It's worth pointing out that enabling —no-legacy-impl changes the assumptions you can make if you are working on build-script-impl. Because it skips executing code for all but one action, you cannot rely on global variables defined in one action to be available in a “later” action - for example, a variable set during a build action will not be automatically set when running the test or install action. In many ways this was already true, because of options like --skip-build and --skip-test, and even where it works it's still mostly spaghetti code. However, I think that because of this difference in behaviour, we should commit to one model or the other. So if we adopt --no-legacy-impl, I propose we do so across the board.

While I am only proposing migrating swift-syntax, the stress tester and SourceKit-LSP to use the temporary toolchain approach proposed above, I think this could also be extended to simplify other parts of our build in the future. For example, building SwiftPM against a toolchain would allow us to simplify some of the ugly parts of its bootstrap script (in particular, the way it hacks up a toolchain symlink tree). In Alternatives Considered below I talk a bit about the problems with the existing symlink tree.

Alternatives Considered

Build on top of SwiftPM's boostrap script, or factor something like it into a standalone tool

As mentioned above, SwiftPM has to solve some of the same problems in its bootstrap script when building under build-script.
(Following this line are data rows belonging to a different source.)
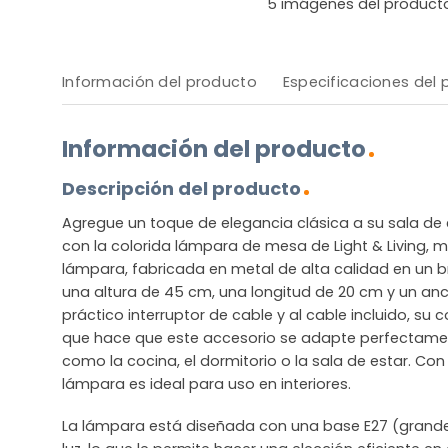
5
imágenes del product
Información del producto
Especificaciones del
Información del producto
Descripción del producto
Agregue un toque de elegancia clásica a su sala d
con la colorida lámpara de mesa de Light & Living, 
lámpara, fabricada en metal de alta calidad en un bri
una altura de 45 cm, una longitud de 20 cm y un anc
práctico interruptor de cable y al cable incluido, su c
que hace que este accesorio se adapte perfectamen
como la cocina, el dormitorio o la sala de estar. Con 
lámpara es ideal para uso en interiores.
La lámpara está diseñada con una base E27 (grande)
The solution that is used there is to pass a number of command-line arguments that specify that paths to the build and source directories of swift, libdispatch, foundation, xctest, etc. Within the bootstrap script, these components are symlinked into a fake toolchain. The fake toolchain partially matches the layout of a real toolchain, but it is not identical and in order to work around the differences, SwiftPM's bootstrap script passes some additional search paths during the build. Moreover, the script needs to bake in assumptions about the layout of the sources and build directories of its dependencies, and how those map to the final installed locations. Finally, the way SwiftPM itself is built and run requires passing in locations of the swiftpm runtime libraries, which is a necessary complexity for bootsrapping SwiftPM, but creates additional headaches for any tools that want to build on top of the boostrapped SwiftPM.

I prototyped a more complete version of the symlinked toolchain approach (https://raw.githubusercontent.com/benlangmuir/indexstore-db/build-toolchain-swift-package/Utilities/build-toolchain-swift-package.py). The fake toolchain built by this script was sufficient to create a toolchain that could build and test SourceKit-LSP without passing additional -I/-L/etc. paths during the build. However, this experience revealed to me how tightly coupled the symlinked toolchain script ends up being to the layout of the build directories. For an egregious example, see how CoreFoundation headers and module map are handled.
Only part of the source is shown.